Ancient Jews relied on a passage from the book of Exodus (34:6-7) to conclude that man's capacity to sin can never exceed God's capacity to forgive. Everything could be forgiven, provided that the sinner contritely confessed and resolved to avoid that mistake in the future.
In the Ashkenazi folk ceremony of tashlikh on Yom Kippur, Jews go to water, preferably a river or a sea full of fish, and shake their clothes as if to cast off every trace of sin, while reciting appropriate verses, such as Micah 7:18-20, which contains the words "and you shall cast [tashlikh] into the depths of the sea all their sins." This one example (among others, such as the scapegoat) supports the idea that the slate could be wiped clean: a sinner could start all over again. Certainly, the Roman Catholic theology of confession also involves centrally the belief that the slate can be wiped clean: After proper atonement, a Catholic's sins are washed away.

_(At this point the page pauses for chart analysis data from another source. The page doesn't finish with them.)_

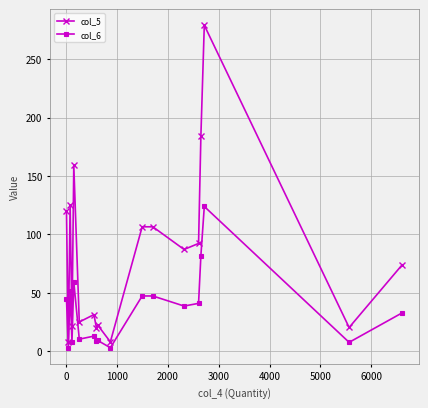

True or false: col_5 and col_6 intersect in this chart.

False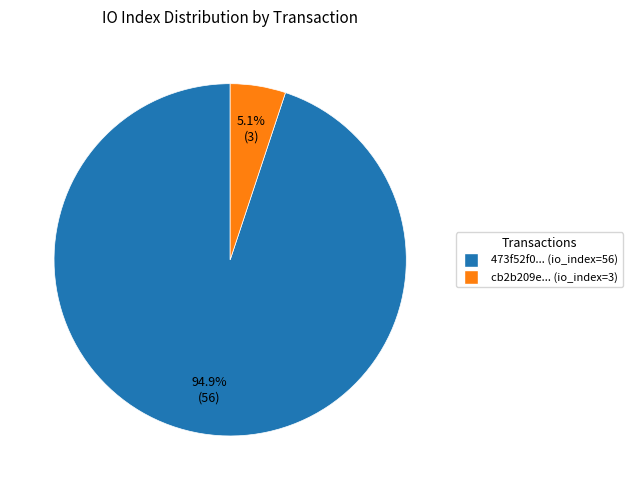

Is there any slice that represents more than half of the pie?

Yes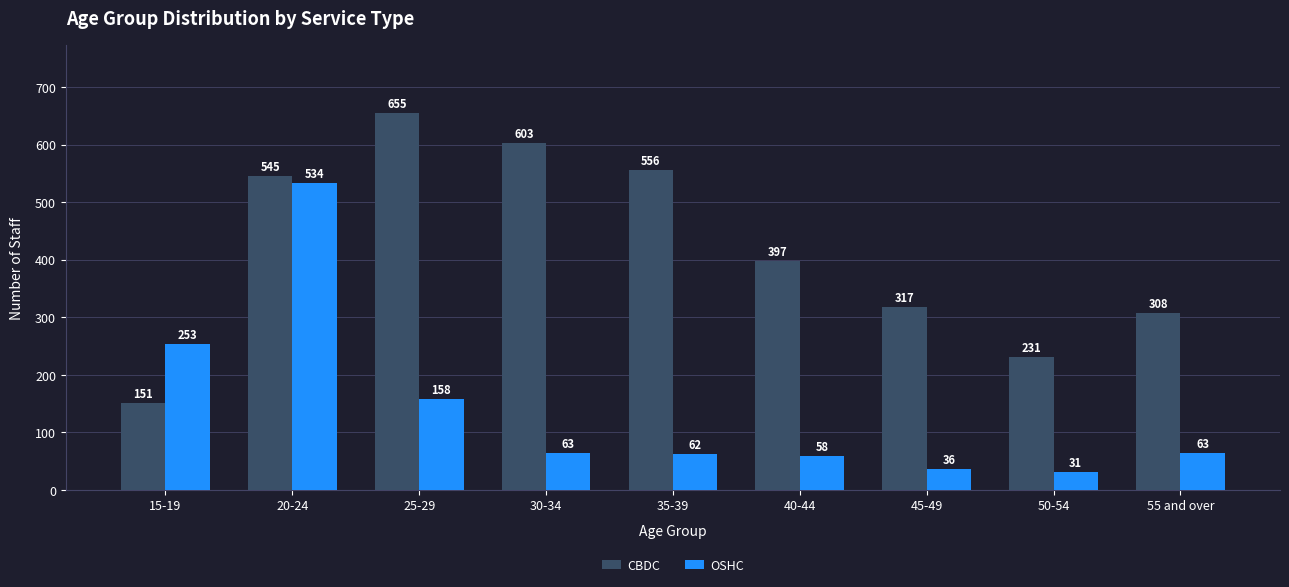

What are all the series names shown in the legend?

CBDC, OSHC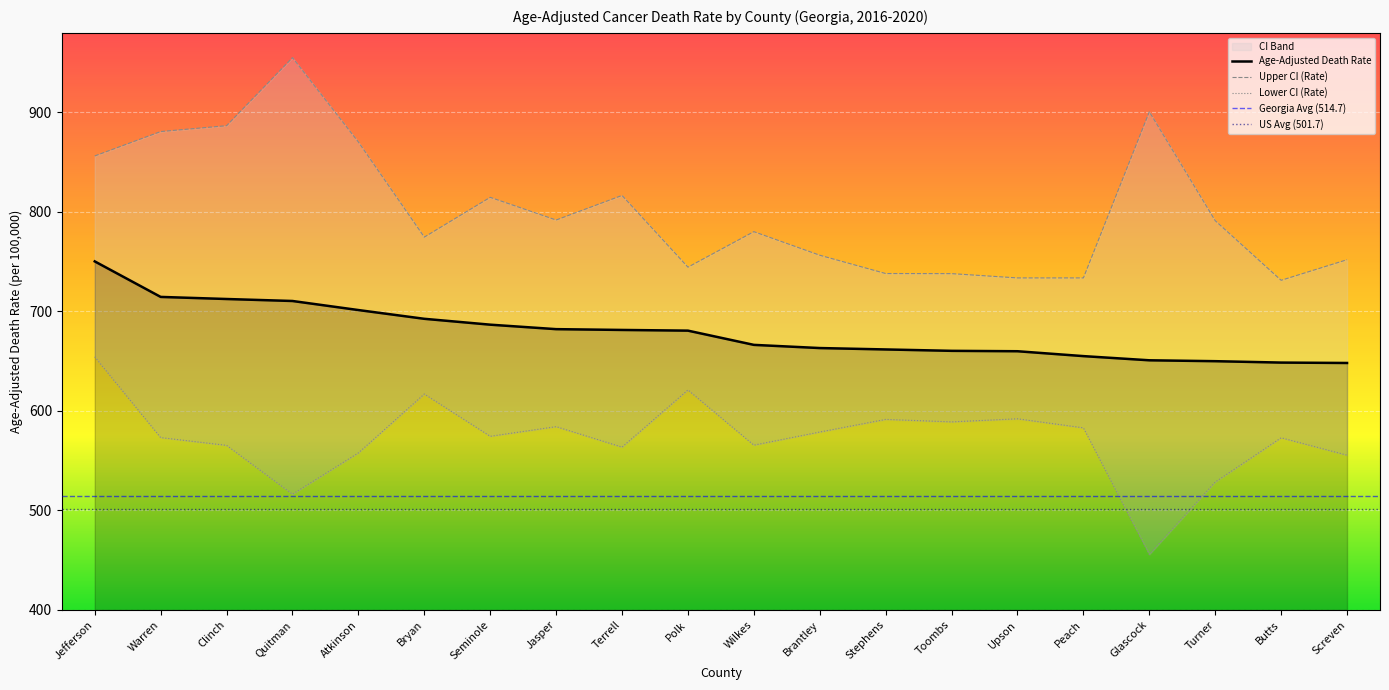

What is the sum of the Upper CI (Rate) values at Terrell and Polk?

1561.1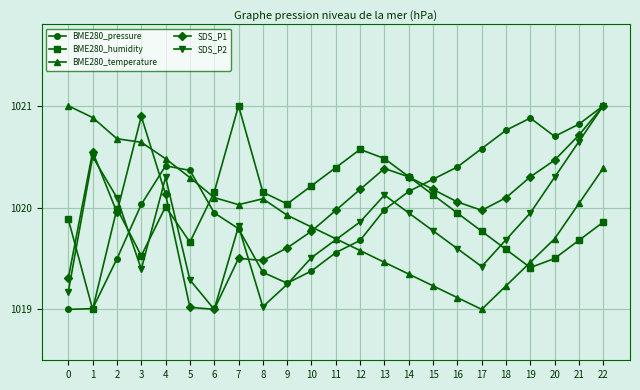

What is the highest value of the BME280_pressure series?

1021.0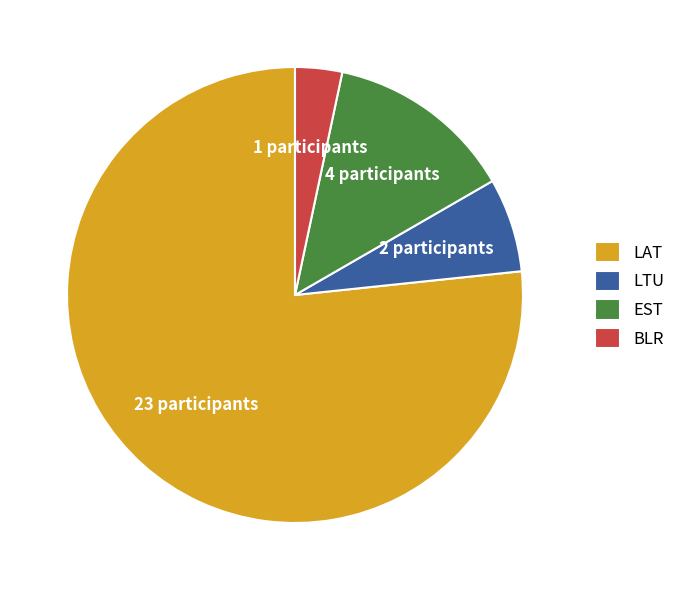

True or false: LAT accounts for 82% of the total.

False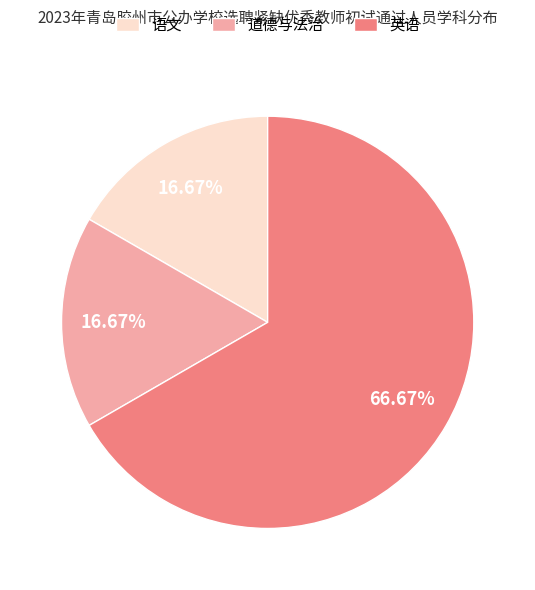

What percentage is the 道德与法治 slice, to the nearest percent?

17%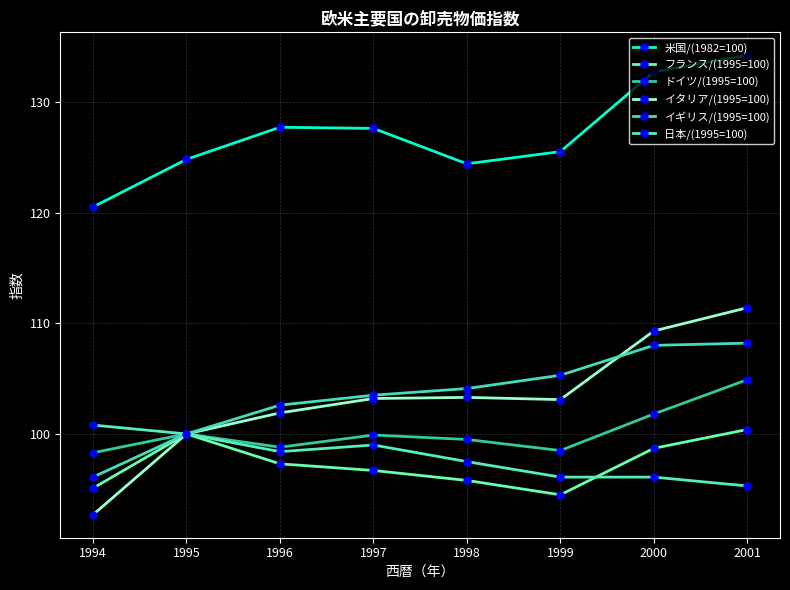

At which category is the sum across all series the highest?

2001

Joe Biden is a practicing Catholic, which is to say that Biden comes from a faith community enthusiastically committed to the idea that sins really can be forgiven. Calvinists present a counterexample here; unlike most Jews and Catholics, Calvinists do not believe that all sins can be washed away. Calvinists (and various other Protestant communions) also reject the Catholic distinction between "mortal" (very serious) and "venial" (less serious) sins. Although subsequent Catholic theologians have disagreed with him, it is worth noting that Thomas Aquinas, a lynchpin of the Catholic moral tradition, concluded that only a mortal sin (such as murder or adultery) deserves the name of "sin" (Summa Theologica I-II, q. 88, a. 1).